There can be a number of solutions but can you please demonstrate the issue with compilable code? My attempt does not agree with your description: super() is called *before* the subclass constructor. (Compiled with DMD64 D Compiler v2.077.1-384-gc6829a8)

import std.stdio;

// To get the code compile:
enum : int {
    BMP_PLACEHOLDER,
    BMP_BUILDING
}
alias bitmap_t = int;

class object_t
{
    bitmap_t bmp;
    float x,y;
    this() {
        writeln("super()");
        bmp = BMP_PLACEHOLDER;
    }

    this(float _x, float _y)
    {
        writeln("super(float, float)");
        bmp = BMP_PLACEHOLDER;
        x = _x;
        y = _y;
    }
}

class building_t : object_t
{
    this(float _x, float _y)
    {
        //        super(_x, _y);
        // ^^ If I forget this, it implicitly gets called AFTER
// this function is done.
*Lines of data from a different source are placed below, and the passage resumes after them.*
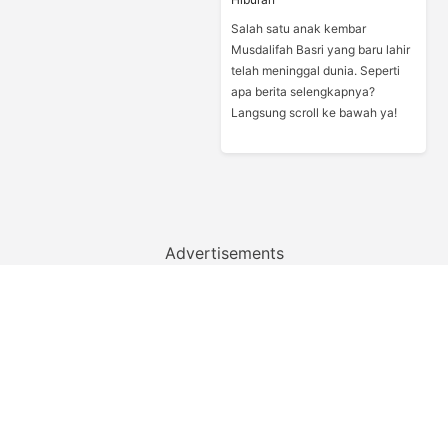
Salah satu anak kembar
Musdalifah Basri yang baru lahir
telah meninggal dunia. Seperti
apa berita selengkapnya?
Langsung scroll ke bawah ya!
Advertisements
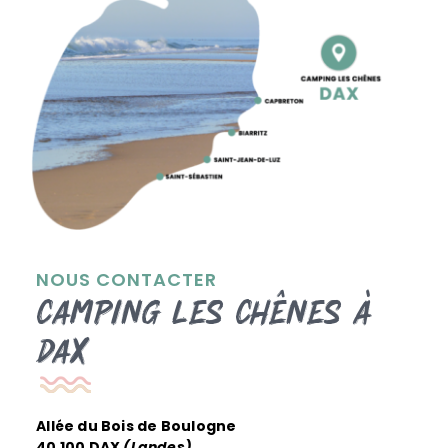
NOUS CONTACTER
Camping les Chênes à
Dax
Allée du Bois de Boulogne
40 100 DAX
(Landes)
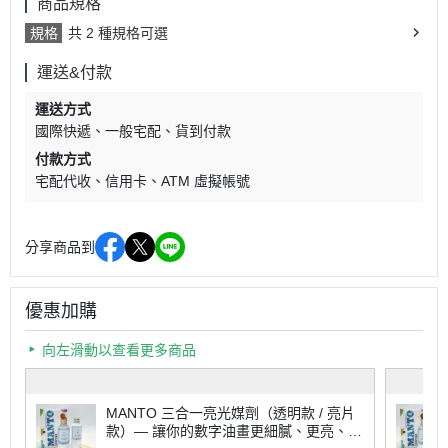
商品規格
規格
共 2 種規格可選
運送&付款
運送方式
國際快遞
一般宅配
貨到付款
付款方式
宅配代收
信用卡
ATM 虛擬帳號
分享商品到
優惠加購
向左滑動以查看更多商品
MANTO 三合一亮光媒劑（透明款 / 亮片
款）— 讓你的數字油畫更細膩、更亮、更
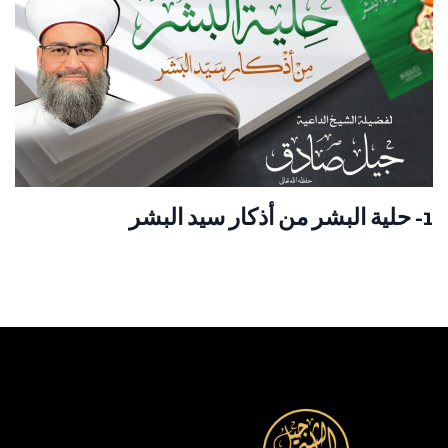
1- حلية البشر من أذكار سيد البشر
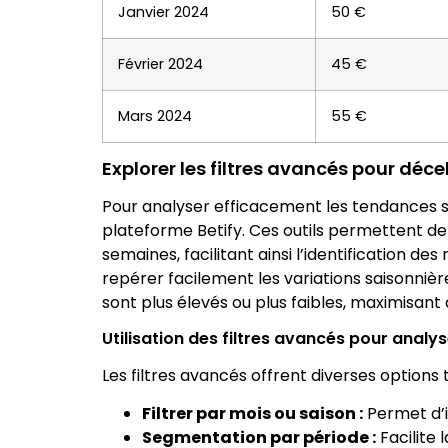
Janvier 2024
50 €
Février 2024
45 €
Mars 2024
55 €
Explorer les filtres avancés pour déc
Pour analyser efficacement les tendances sais
plateforme Betify. Ces outils permettent de
semaines, facilitant ainsi l’identification d
repérer facilement les variations saisonnière
sont plus élevés ou plus faibles, maximisant 
Utilisation des filtres avancés pour analy
Les filtres avancés offrent diverses options t
Filtrer par mois ou saison :
Permet d’id
Segmentation par période :
Facilite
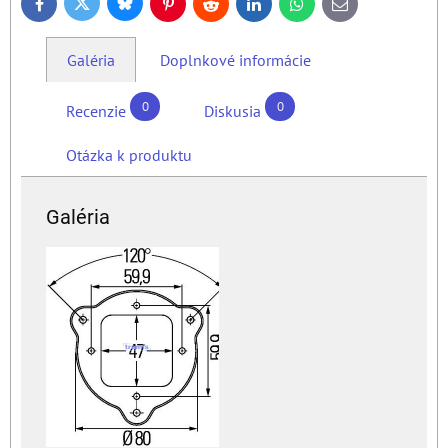
Bluesky
Twitter
Facebook
Pinterest
Reddit
LinkedIn
WhatsApp
E-
mail
Galéria
Doplnkové informácie
0
0
Recenzie
Diskusia
Otázka k produktu
Galéria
Which resets bmp to BMP_PLACEHOLDER! // AND, it'll call the DEFAULT constructor this() with no arguments.

        writeln("setting in building_t");
        bmp = BMP_BUILDING;
    }
}

void main() {
    auto b = new building_t(10, 20);
    assert(b.bmp != BMP_PLACEHOLDER);
}

Prints

super()
setting in building_t

Ali

This is what I would believe __IS__ and __SHOULD__ be the default behavior too, because that's how it generally is in other languages.
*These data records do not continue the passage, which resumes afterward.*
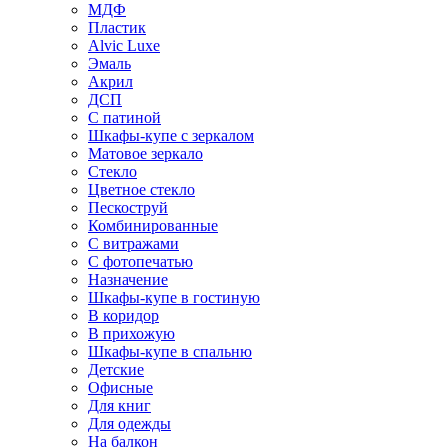
МДФ
Пластик
Alvic Luxe
Эмаль
Акрил
ДСП
С патиной
Шкафы-купе с зеркалом
Матовое зеркало
Стекло
Цветное стекло
Пескоструй
Комбинированные
С витражами
С фотопечатью
Назначение
Шкафы-купе в гостиную
В коридор
В прихожую
Шкафы-купе в спальню
Детские
Офисные
Для книг
Для одежды
На балкон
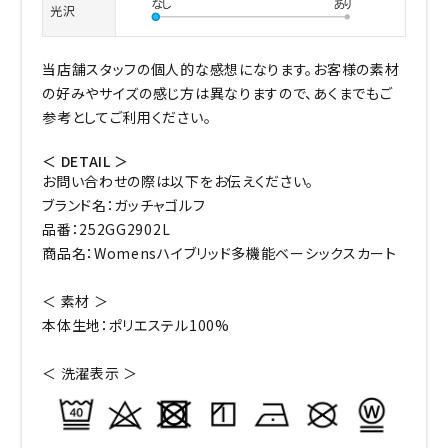
光沢
当店舗スタッフの個人的な感想になります。お客様の素材
の好みやサイズの感じ方は異なりますので、あくまでもご
参考としてご利用ください。
＜ DETAIL ＞
お問い合わせの際は以下をお伝えください。
ブランド名：ガッチャゴルフ
品番：252GG2902L
商品名：Womensハイブリッド多機能ベーシックスカート
＜ 素材 ＞
本体生地：ポリエステル100%
＜ 洗濯表示 ＞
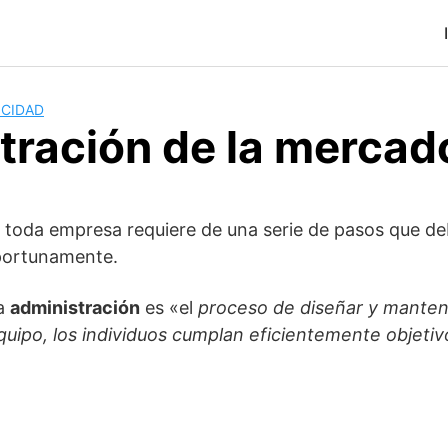
ICIDAD
tración de la mercad
 toda empresa requiere de una serie de pasos que de
portunamente.
la
administración
es «el
proceso de diseñar y manten
uipo, los individuos cumplan eficientemente objetiv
It doesn't make much sense to call a super constructer after and it's very rare cases that you need too.

The only time you really call super constructors after is if the parameters are different.

Ex.

class Foo
{
    int baz;
    int boo;

    this() { ... }

    this(int baz, int boo) { ... }
}

class Bar : Foo
{
    this()
    {
        int baz =getBazFromSomewhere();
        int boo = getBooFromSomewhere();
        super(baz, boo);
    }
}

In that case it makes sense to call super() after, but you rarely end up in cases like that and thus you should generally be able to omit the call.

If super() is ever called explicit after (if no call to a super constructor has been done.) then I can only imagine A LOT of code will break, because it's a general concept and known behavior from most languages that base/super constructors are called before.